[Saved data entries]
Segment Open

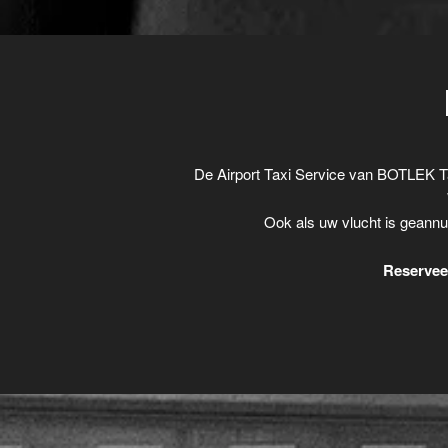
De Airport Taxi Service van BOTLEK T
Ook als uw vlucht is geannu
Reserveer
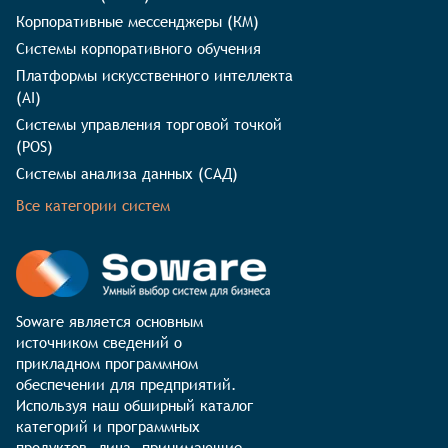
Корпоративные мессенджеры (КМ)
Системы корпоративного обучения
Платформы искусственного интеллекта
(AI)
Системы управления торговой точкой
(POS)
Системы анализа данных (САД)
Все категории систем
Soware является основным 
источником сведений о 
прикладном программном 
обеспечении для предприятий. 
Используя наш обширный каталог 
категорий и программных 
продуктов, лица, принимающие 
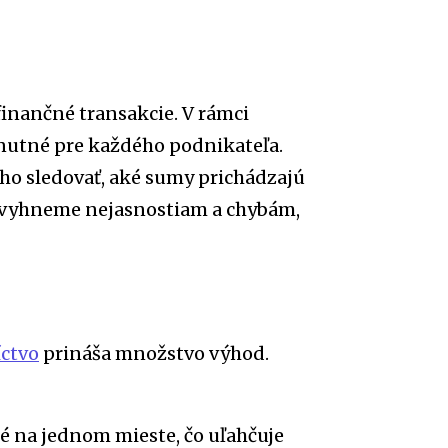
finančné transakcie. V rámci
nutné pre každého podnikateľa.
 sledovať, aké sumy prichádzajú
a vyhneme nejasnostiam a chybám,
ctvo
prináša množstvo výhod.
é na jednom mieste, čo uľahčuje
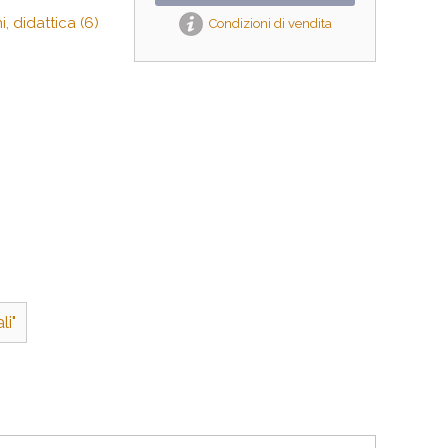
, didattica (6)
Condizioni di vendita
li"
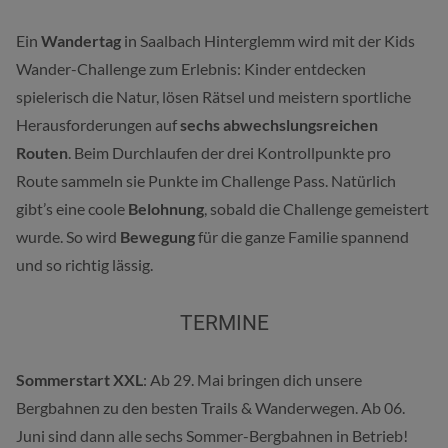
Ein
Wandertag
in Saalbach Hinterglemm wird mit der Kids
Wander-Challenge zum Erlebnis: Kinder entdecken
spielerisch die Natur, lösen Rätsel und meistern sportliche
Herausforderungen auf
sechs abwechslungsreichen
Routen
. Beim Durchlaufen der drei Kontrollpunkte pro
Route sammeln sie Punkte im Challenge Pass. Natürlich
gibt’s eine coole
Belohnung
, sobald die Challenge gemeistert
wurde. So wird
Bewegung
für die ganze Familie spannend
und so richtig lässig.
TERMINE
Sommerstart XXL
: Ab 29. Mai bringen dich unsere
Bergbahnen zu den besten Trails & Wanderwegen. Ab 06.
Juni sind dann alle sechs Sommer-Bergbahnen in Betrieb!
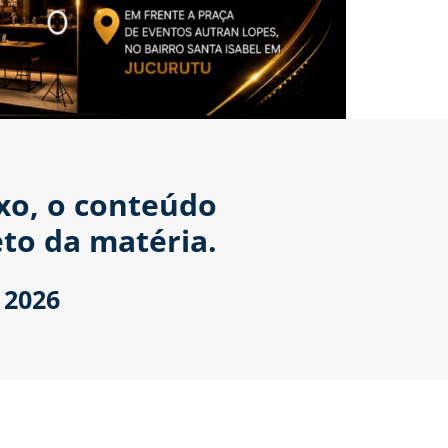
ixo, o conteúdo
to da matéria.
 2026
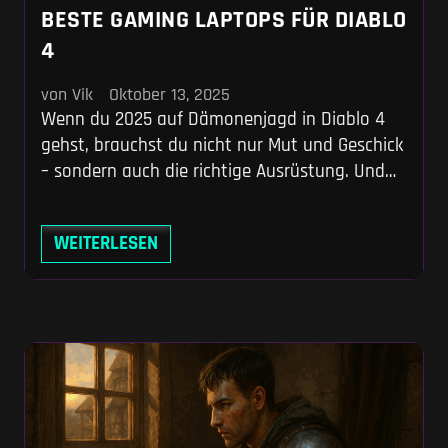
BESTE GAMING LAPTOPS FÜR DIABLO
4
von Vik
Oktober 13, 2025
Wenn du 2025 auf Dämonenjagd in Diablo 4
gehst, brauchst du nicht nur Mut und Geschick
– sondern auch die richtige Ausrüstung. Und
damit meinen wir keine legendären Schwerter,
sondern deinen Laptop. Denn nichts zerstört
WEITERLESEN
die Atmosphäre in Sanktuario schneller als
matschige Texturen oder ein stotterndes Bild,
wenn sich dutzende Feinde auf dich stürzen.
Hier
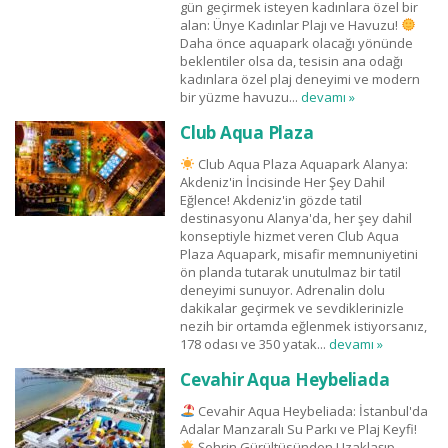
gün geçirmek isteyen kadınlara özel bir
alan: Ünye Kadınlar Plajı ve Havuzu!
Daha önce aquapark olacağı yönünde
beklentiler olsa da, tesisin ana odağı
kadınlara özel plaj deneyimi ve modern
bir yüzme havuzu...
devamı »
Club Aqua Plaza
Club Aqua Plaza Aquapark Alanya:
Akdeniz'in İncisinde Her Şey Dahil
Eğlence! Akdeniz'in gözde tatil
destinasyonu Alanya'da, her şey dahil
konseptiyle hizmet veren Club Aqua
Plaza Aquapark, misafir memnuniyetini
ön planda tutarak unutulmaz bir tatil
deneyimi sunuyor. Adrenalin dolu
dakikalar geçirmek ve sevdiklerinizle
nezih bir ortamda eğlenmek istiyorsanız,
178 odası ve 350 yatak...
devamı »
Cevahir Aqua Heybeliada
Cevahir Aqua Heybeliada: İstanbul'da
Adalar Manzaralı Su Parkı ve Plaj Keyfi!
Şehrin Gürültüsünden Uzaklaşıp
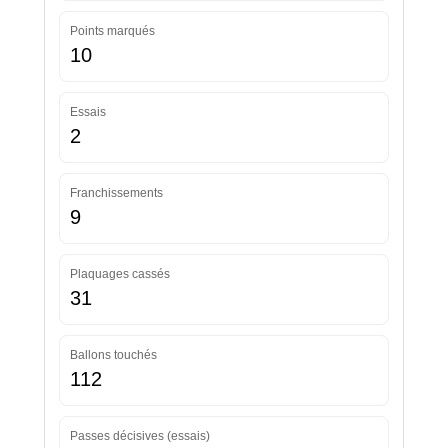
Points marqués
10
Essais
2
Franchissements
9
Plaquages cassés
31
Ballons touchés
112
Passes décisives (essais)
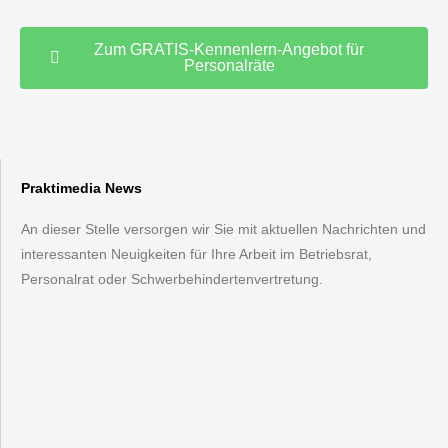
Zum GRATIS-Kennenlern-Angebot für
Personalräte
Praktimedia News
An dieser Stelle versorgen wir Sie mit aktuellen Nachrichten und
interessanten Neuigkeiten für Ihre Arbeit im Betriebsrat,
Personalrat oder Schwerbehindertenvertretung.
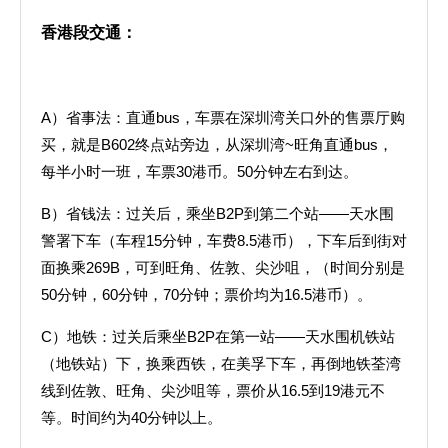
香港段交通：
A）省事法：直通bus，车票在深圳湾关口外的售票厅购
买，就是B602终点站旁边，从深圳湾~旺角直通bus，
每半小时一班，车票30港币。50分钟左右到达。
B）省钱法：过关后，乘坐B2P到第二个站——天水围
警署下车（车程15分钟，车费8.5港币），下车后到街对
面换乘269B，可到旺角、佐敦、尖沙咀，（时间分别是
50分钟，60分钟，70分钟；票价均为16.5港币）。
C）地铁：过关后乘坐B2P在第一站——天水围机铁站
（地铁站）下，换乘西铁，在美孚下车，再倒地铁荃湾
线到佐敦、旺角、尖沙咀等，票价从16.5到19港元不
等。时间约为40分钟以上。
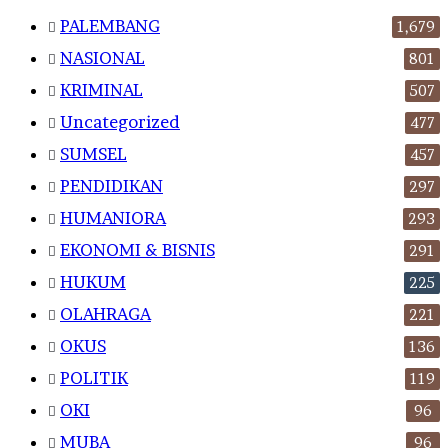
PALEMBANG
1,679
NASIONAL
801
KRIMINAL
507
Uncategorized
477
SUMSEL
457
PENDIDIKAN
297
HUMANIORA
293
EKONOMI & BISNIS
291
HUKUM
225
OLAHRAGA
221
OKUS
136
POLITIK
119
OKI
96
MUBA
96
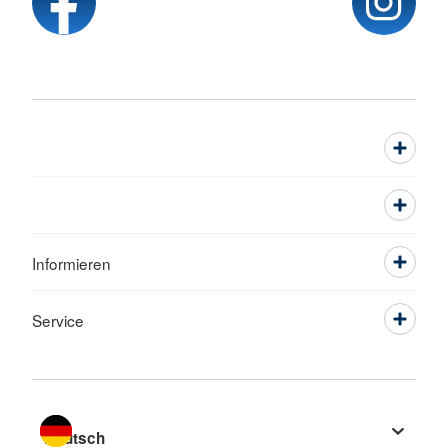
Informieren
Service
Sprache wechseln zu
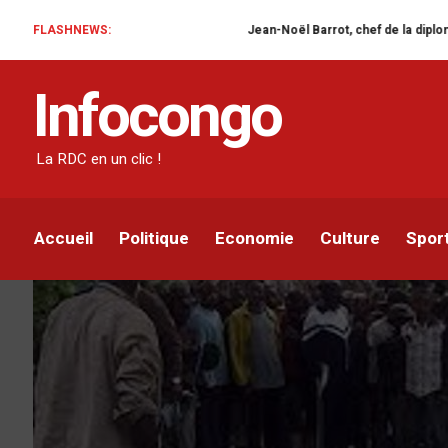
FLASHNEWS:
Jean-Noël Barrot, chef de la diplomatie française
SÉCURITÉ
Infocongo
Nouveaux massacres des
La RDC en un clic !
Infocongo
Par
29 OCTOBRE 2020
Accueil
Politique
Economie
Culture
Spor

Segment Closed

■ **EXERCISE OBJECTIVE**:
Restate the data word for word, minus any images.

■ **RESPONSE FOR THIS EXERCISE**:
De Airport Taxi Service van BOTLEK T
Ook als uw vlucht is geannu
Reserveer
Корпоративные мессенджеры (КМ)
Системы корпоративного обучения
Платформы искусственного интеллекта
(AI)
Системы управления торговой точкой
(POS)
Системы анализа данных (САД)
Все категории систем
Soware является основным 
источником сведений о 
прикладном программном 
обеспечении для предприятий. 
Используя наш обширный каталог 
категорий и программных 
продуктов, лица, принимающие 
finančné transakcie. V rámci
nutné pre každého podnikateľa.
 sledovať, aké sumy prichádzajú
a vyhneme nejasnostiam a chybám,
ctvo
prináša množstvo výhod.
é na jednom mieste, čo uľahčuje
, didattica (6)
Condizioni di vendita
li"
Ein
Wandertag
in Saalbach Hinterglemm wird mit der Kids
Wander-Challenge zum Erlebnis: Kinder entdecken
spielerisch die Natur, lösen Rätsel und meistern sportliche
Herausforderungen auf
sechs abwechslungsreichen
Routen
. Beim Durchlaufen der drei Kontrollpunkte pro
Route sammeln sie Punkte im Challenge Pass. Natürlich
gibt’s eine coole
Belohnung
, sobald die Challenge gemeistert
wurde. So wird
Bewegung
für die ganze Familie spannend
und so richtig lässig.
TERMINE
Sommerstart XXL
: Ab 29. Mai bringen dich unsere
Bergbahnen zu den besten Trails & Wanderwegen. Ab 06.
Juni sind dann alle sechs Sommer-Bergbahnen in Betrieb!
ixo, o conteúdo
to da matéria.
 2026
BESTE GAMING LAPTOPS FÜR DIABLO
4
von Vik
Oktober 13, 2025
Wenn du 2025 auf Dämonenjagd in Diablo 4
gehst, brauchst du nicht nur Mut und Geschick
– sondern auch die richtige Ausrüstung. Und
damit meinen wir keine legendären Schwerter,
sondern deinen Laptop. Denn nichts zerstört
WEITERLESEN
die Atmosphäre in Sanktuario schneller als
matschige Texturen oder ein stotterndes Bild,
wenn sich dutzende Feinde auf dich stürzen.
Hier
gün geçirmek isteyen kadınlara özel bir
alan: Ünye Kadınlar Plajı ve Havuzu!
Daha önce aquapark olacağı yönünde
beklentiler olsa da, tesisin ana odağı
kadınlara özel plaj deneyimi ve modern
bir yüzme havuzu...
devamı »
Club Aqua Plaza
Club Aqua Plaza Aquapark Alanya:
Akdeniz'in İncisinde Her Şey Dahil
Eğlence! Akdeniz'in gözde tatil
destinasyonu Alanya'da, her şey dahil
konseptiyle hizmet veren Club Aqua
Plaza Aquapark, misafir memnuniyetini
ön planda tutarak unutulmaz bir tatil
deneyimi sunuyor. Adrenalin dolu
dakikalar geçirmek ve sevdiklerinizle
nezih bir ortamda eğlenmek istiyorsanız,
178 odası ve 350 yatak...
devamı »
Cevahir Aqua Heybeliada
Cevahir Aqua Heybeliada: İstanbul'da
Adalar Manzaralı Su Parkı ve Plaj Keyfi!
Şehrin Gürültüsünden Uzaklaşıp
Points marqués
10
Essais
2
Franchissements
9
Plaquages cassés
31
Ballons touchés
112
Passes décisives (essais)
Zum GRATIS-Kennenlern-Angebot für
Personalräte
Praktimedia News
An dieser Stelle versorgen wir Sie mit aktuellen Nachrichten und
interessanten Neuigkeiten für Ihre Arbeit im Betriebsrat,
Personalrat oder Schwerbehindertenvertretung.
香港段交通：
A）省事法：直通bus，车票在深圳湾关口外的售票厅购
买，就是B602终点站旁边，从深圳湾~旺角直通bus，
每半小时一班，车票30港币。50分钟左右到达。
B）省钱法：过关后，乘坐B2P到第二个站——天水围
警署下车（车程15分钟，车费8.5港币），下车后到街对
面换乘269B，可到旺角、佐敦、尖沙咀，（时间分别是
50分钟，60分钟，70分钟；票价均为16.5港币）。
C）地铁：过关后乘坐B2P在第一站——天水围机铁站
（地铁站）下，换乘西铁，在美孚下车，再倒地铁荃湾
线到佐敦、旺角、尖沙咀等，票价从16.5到19港元不
等。时间约为40分钟以上。
PALEMBANG
1,679
NASIONAL
801
KRIMINAL
507
Uncategorized
477
SUMSEL
457
PENDIDIKAN
297
HUMANIORA
293
EKONOMI & BISNIS
291
HUKUM
225
OLAHRAGA
221
OKUS
136
POLITIK
119
OKI
96
MUBA
96
Informieren
Service
Sprache wechseln zu
FLASHNEWS:
Jean-Noël Barrot, chef de la diplomatie française
SÉCURITÉ
Infocongo
Nouveaux massacres des
La RDC en un clic !
Infocongo
Par
29 OCTOBRE 2020
Accueil
Politique
Economie
Culture
Spor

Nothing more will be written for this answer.